À sombra de um gigante
Numa dessas madrugadas insones, procurando um filme para matar a noite, me deparei com um que havia visto na adolescência, do qual gostei tanto que o incluí na lista de filmes do meu livro inacabado, “365 filmes para não precisar de psicanálise”.
O filme era “À sombra de um gigante”, de 1966. Estrelado por Kirk Douglas, com Senta Berger, Angie Dickinson, John Wayne, Yul Brynner, Frank Sinatra e Topol, e dirigido por Melville Shavelson, um diretor pouco importante.
Aquela madrugada seria cruel para mim. Pelo menos para a parte de mim mais saudosista, mais romântica, mais juvenil, pois ao assistir novamente aquele filme, quase cinquenta anos depois de tê-lo visto, entendi a verdadeira importância que têm o meio e a mensagem, coisas abordadas de maneira exemplar pelo filósofo Marshall McLuhan, e discutidas por quase todos os comunicadores, desde então.
“À sombra de um gigante” conta a história de um coronel, David Daniel “Mickey” Marcus, um judeu não praticante e um militar um tanto insubordinado do Exército dos Estados Unidos, o principal arquiteto das políticas de assuntos civis das forças armadas americanas na Segunda Guerra Mundial, que mais tarde viria a ser o primeiro general de Israel.
O filme trata principalmente da participação de Marcus como conselheiro militar do incipiente exército israelense, antes mesmo da fundação do Estado Judeu.
Em que pese a história, seu contexto, suas causas e consequências serem muito relevantes, um filme de ficção, por menos alavancado que seja em uma figura real, traz ingredientes importantes para sua criação e estruturação.
O caso é que o Joaquim que com 15 anos, por volta de 1975, assistiu “À sombra de um gigante”, num Corujão da Globo, não conseguia, naquela época, ver a qualidade ruim da produção daquele filme. Aquele Joaquim só via o heroísmo, a honra, a nobreza dos personagens daquela história.

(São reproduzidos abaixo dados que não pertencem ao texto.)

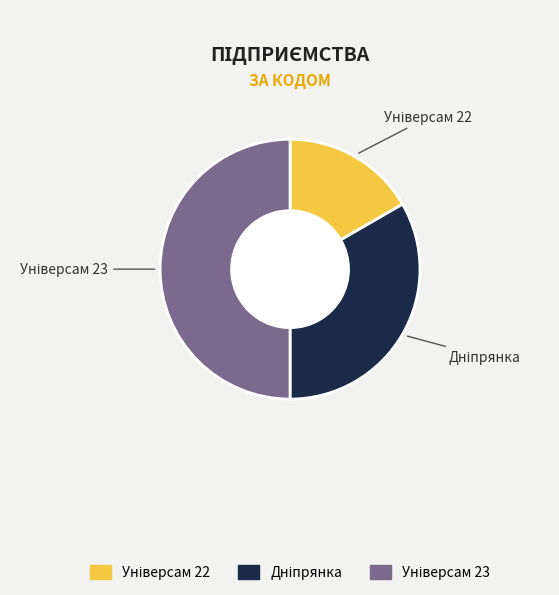

Which category has the biggest portion of the pie?

Універсам 23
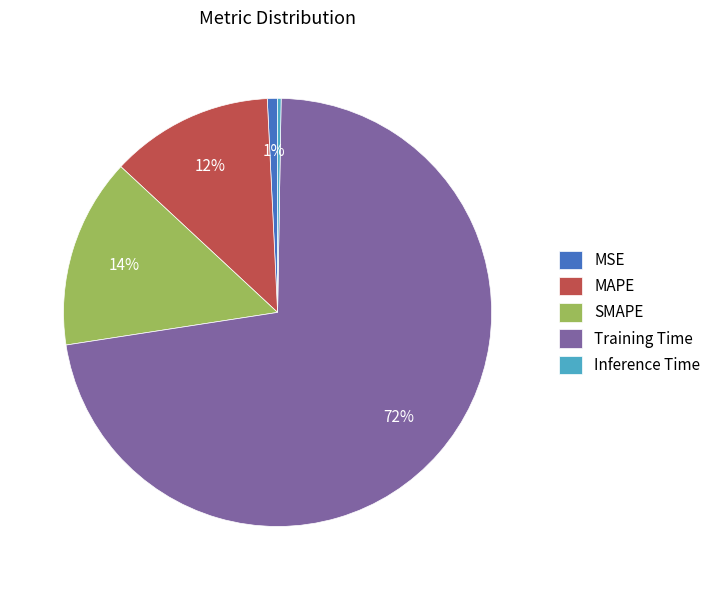

To the nearest percent, what percentage of the pie is MAPE?

12%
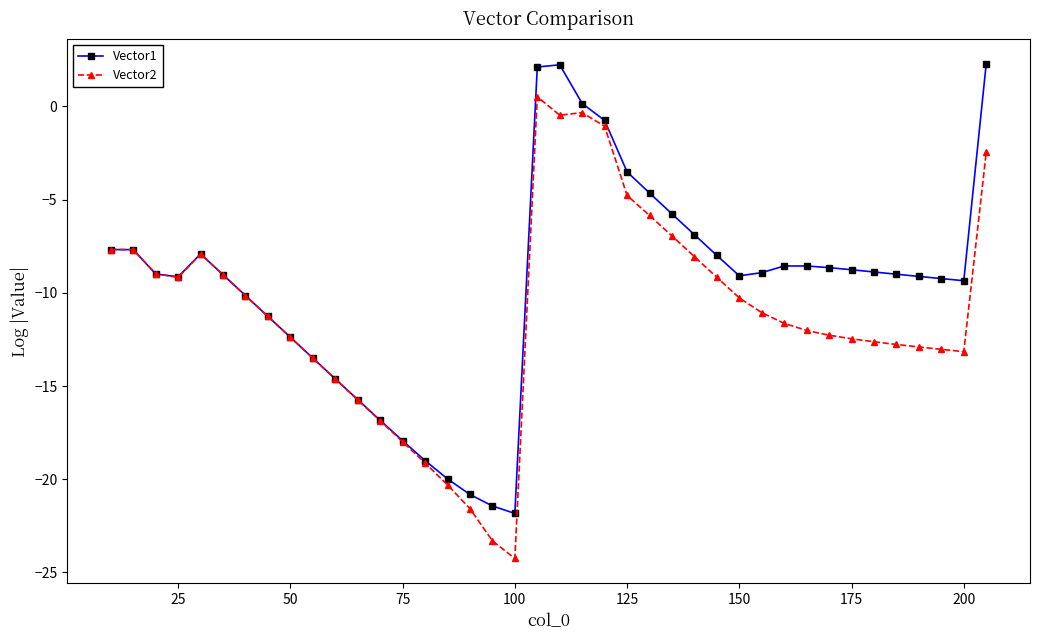

How many intersections are there between Vector1 and Vector2?

1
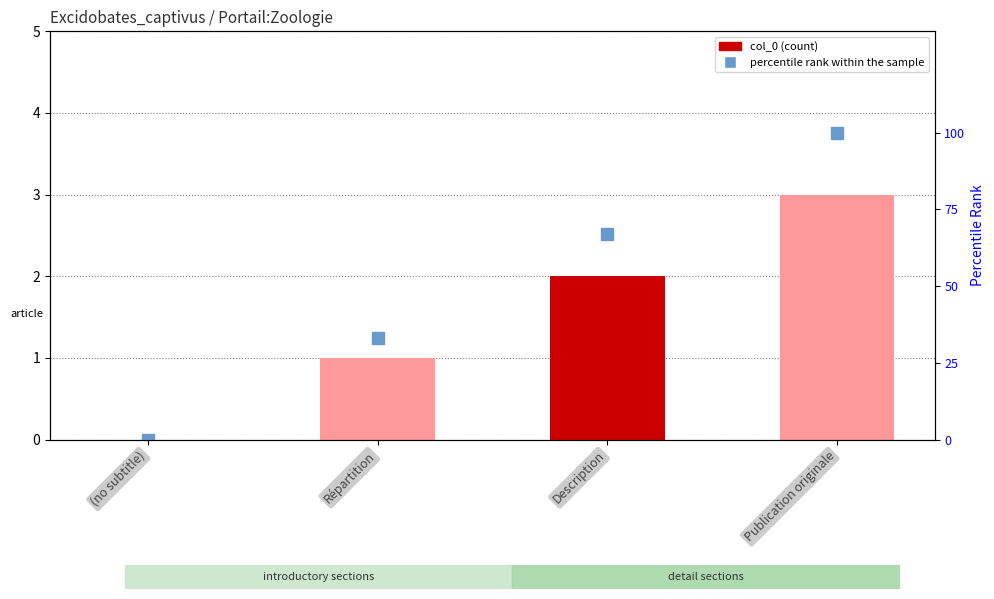

The value of percentile rank within the sample at Description is 67. True or false?

True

Só via a mensagem, pois o meio pouco importava, perto de fatos tão significativos.
O Joaquim de 2022, aos 62 anos, tendo assistido tal filme há exatos quarenta e sete anos, ficou extremamente decepcionado, não com o conteúdo, com a mensagem, mas com o meio usado para expressá-la. A produção do filme é muito ruim. Chega mesmo a ser tosca, mas a mensagem continua intacta, mesmo que corroída pelo desgaste natural das comparações que automaticamente são feitas com os acontecimentos dos dias de hoje.
Sobre o final do filme, tive em 2022 a mesma sensação que tive ao vê-lo em 1975. O que mais importa para homens nobres e honrados, não é apenas o que eles fazem ou realizam, mas os exemplos que eles deixam.
Hoje constato que a produção de “À sombra de um gigante” é ruim, porém, ao rever esse filme, meu coração e minha mente se encheram de júbilo.
Naquela madrugada, por um instante parei para comparar aquele filme com a realidade e entendi que o que senti ao assistir novamente aquele filme, quase 50 anos depois, é exatamente o inverso do que tenho sentido ao assistir a propaganda eleitoral na TV. No caso da propaganda eleitoral, a constatação que se tem é que o meio, ou seja, a produção, ficou muito melhor e mais e sofisticada, mas a mensagem, principalmente dos candidatos ao legislativo, empobreceu e piorou de maneira assustadora.
No final a constatação que se tem é a de ser realmente muito difícil fazer sombra a um gigante.